Despite the focus on the DAGCombiner, since there aren’t perfect 1-1 mappings
between SDAG and GlobalISel components, this may also include features that are
currently implemented as part of the target lowerings, and tablegen isel
patterns. As we’re starting from a blank slate, we have an opportunity here to
think about what we might need from such a framework without the legacy cruft
(although we still have the high performance bar to meet).
> 
> I want to poll the community about what future requirements we have for the
GISel G_MI optimizer/combiner. The following are the general requirements we
have so far:
> 
> It should have at least equivalent, but hopefully better runtime/compile
time trade off than the DAGCombiner.
> There needs to be flexibility in the design to allow targets to run subsets
of the overall optimizer. For example, some targets may want to avoid trying to
run certain types of optimizations like vector or FP combines if they’re either
not applicable, or not worth the compile time.
> Have a reasonably concise way to write most optimizations. Hand written C++
will always be an option, but there’s value in having easy to read and reason
about descriptions of transforms.
> 
> These requirements aren’t set in stone nor complete, but using them as a
starting point: a single monolithic “Generic MI combiner” component doesn’t look
like the right approach. Our current thinking is that, like we’ve done with the
Legalizer, the specific mechanics of the actual optimization should be separated
into it’s own unit. This would allow the combines to be re-used at different
stages of the pipeline according to target needs. Using the current situation
with instcombine as an example, there is no way to explicitly pick and choose a
specific subset of IC, it’s only available as a whole pass with all the costs
that entails.
I agree. If we've just replaced some MIR with different MIR then we should
be able to ask the combiner to operate on the new MIR. Much like the legalizer,
this would reduce the frequency with which we have to implement the same thing
in multiple passes just because we can't run the existing code at the time.
> The reasoning behind req 3 is that there may be compile time savings
available if we can describe in a declarative style the combines we want to do,
like it’s currently possible with tablegen patterns. This hasn’t been proven out
yet, but consider an alternative where we use the machine instruction equivalent
of the IR/PatternMatch tooling which allows easy and expressive matching of IR
sub-trees. A concern I have with using that as the main approach to writing
combines is that it’s easy to add new matchers in an routine which re-computes
information that’s previously been computed in previous match() attempts. This
form of back-tracking might be avoided if we can reason about a group of
combines together automatically (or perhaps we could add caching capabilities to
PatternMatch).

---

• WORK INSTRUCTIONS
1: In the GlobalISel combiner discussion, condense the paragraph beginning "These requirements aren’t set in stone" into a short bulleted list that keeps its main points.
2: Extend the GlobalISel combiner discussion with a passage that picks up after its final sentence.
The data are not required for this exercise.

• THE DATA
---

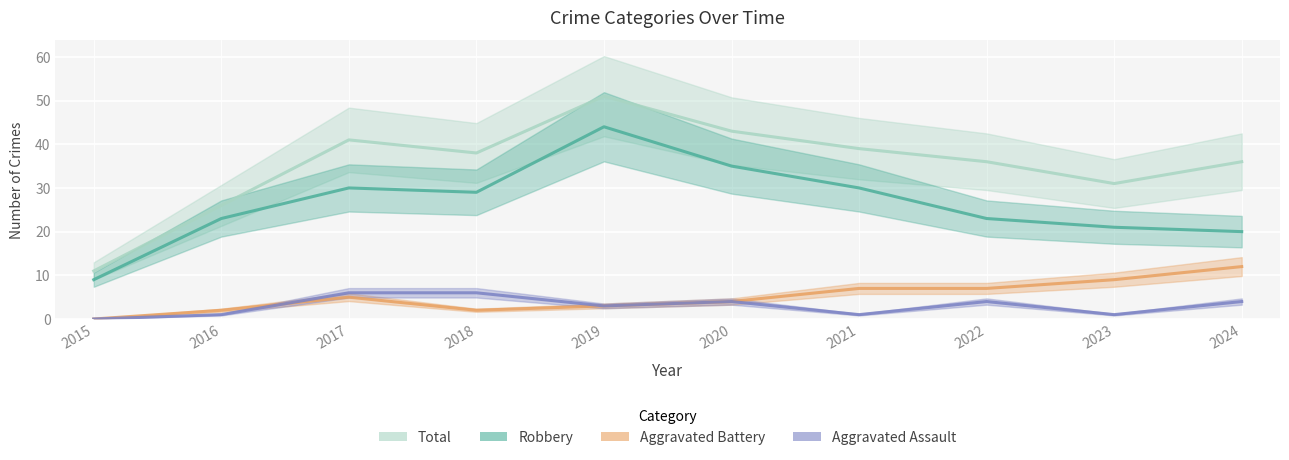

True or false: Robbery and Total intersect in this chart.

False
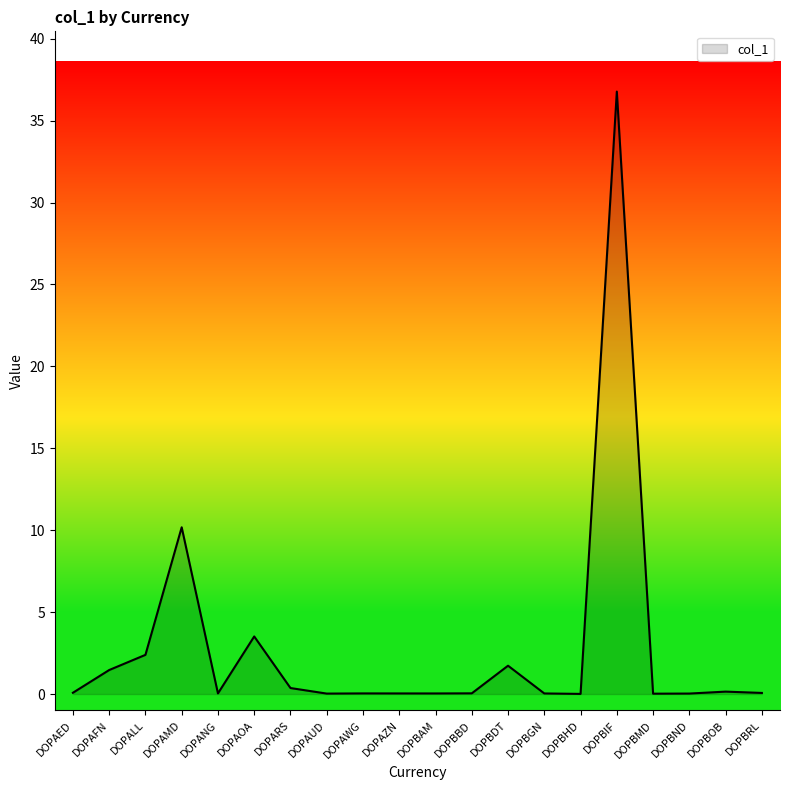

What is the greatest value displayed?

36.8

---

• SOLVED PROBLEMS
1:
- The requirements are neither fixed nor complete, but they serve as a starting point.
- A single monolithic "Generic MI combiner" component does not appear to be the right approach.
- As with the Legalizer, the mechanics of the optimization should be separated into a unit of their own.
- This would let the combines be reused at different stages of the pipeline, according to target needs.
- Instcombine illustrates the problem: a specific subset of it cannot be selected, since it is available only as a whole pass with all of its costs.

2:
My thinking on this is that (with a few exceptions that I'll get to),
combine and select are basically the same thing. You match some MIR, and replace
it with other MIR. The main difference being that combine doesn't have to
constrain to register classes (unless it wants to) while select does.

With that in mind, I was thinking that it makes sense to put a lot of effort
into the optimization of the tablegen-erated selection table (as has been
started in Quentin's recent patch) and then re-use it for combines too.
We'll need to be careful how we define GlobalISel's counterpart to
SelectionDAG patterns to make it expressive enough to support combines but
that's essentially a second frontend (the other being the SelectionDAG
importer) on a common backend

Req 2 becomes simple to implement in this approach. You can either use the
existing feature-bits mechanism to enable/disable combine rules as a group, or
add an equivalent mechanism in tablegen to decide whether a rule makes it into
the emitted table or not and have multiple tables which you can run/not-run at
will. With the new coverage feedback mechanism, we could potentially organize
our tables semi-automatically by highlighting combine rules that never or rarely
fire in a particular pass.

One feature I think we ought to have that isn't on the requirements list
already, is that I think we should have a means to support rules with more than
one match root. For example (using SelectionDAG patterns):
  (set $dst1:GPR32, (i32 (load $ptr:GPR64)))
  (set $dst2:GPR32, (i32 (load (add $ptr:GPR64 4))))
into:
  (set $tmp:GPR64, (v2s32 (load $ptr:GPR64)))
  (set $dst1, (extractelt $tmp:GPR64, 0))
  (set $dst2, (extractelt $tmp:GPR64, 1))
Or something along those lines (such as fusing div/mod together). The combiner
should be smart enough to make the root the $ptr, and follow the use of $ptr
into the load/add, then follow the def to the 4.
> What would everyone else like to see from this?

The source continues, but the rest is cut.